Task prompt
The line containing "OB-113, status: Open -> In progress" marks the start, and the last line of the records below marks the end. Print that run exactly and nothing else.
Start of Data to examine
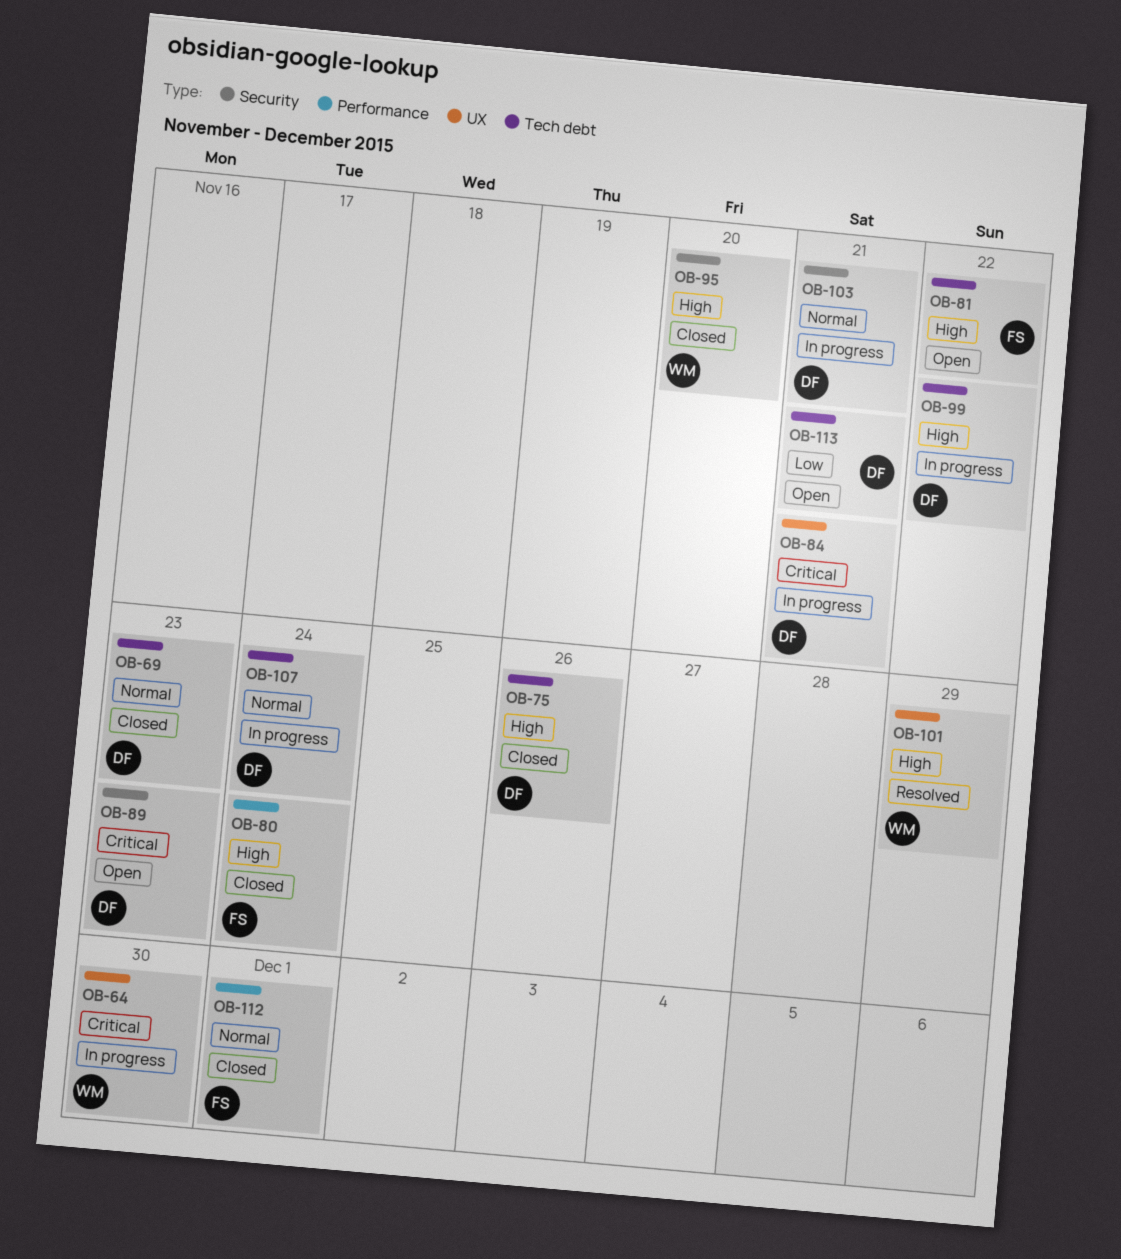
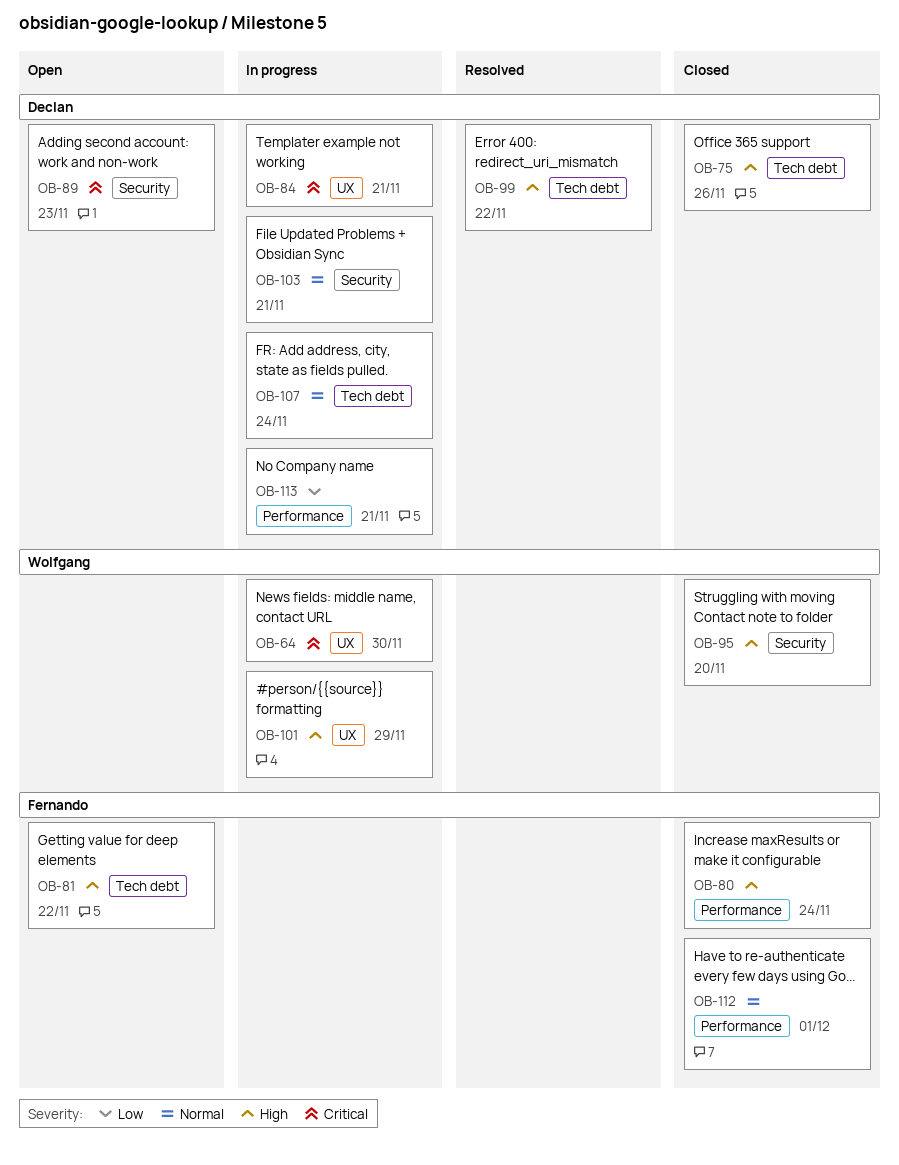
OB-69: present -> none
OB-99, status: In progress -> Resolved
OB-101, status: Resolved -> In progress
OB-113, status: Open -> In progress
OB-113, label: Tech debt -> Performance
End of Data to examine
Response area
OB-113, status: Open -> In progress
OB-113, label: Tech debt -> Performance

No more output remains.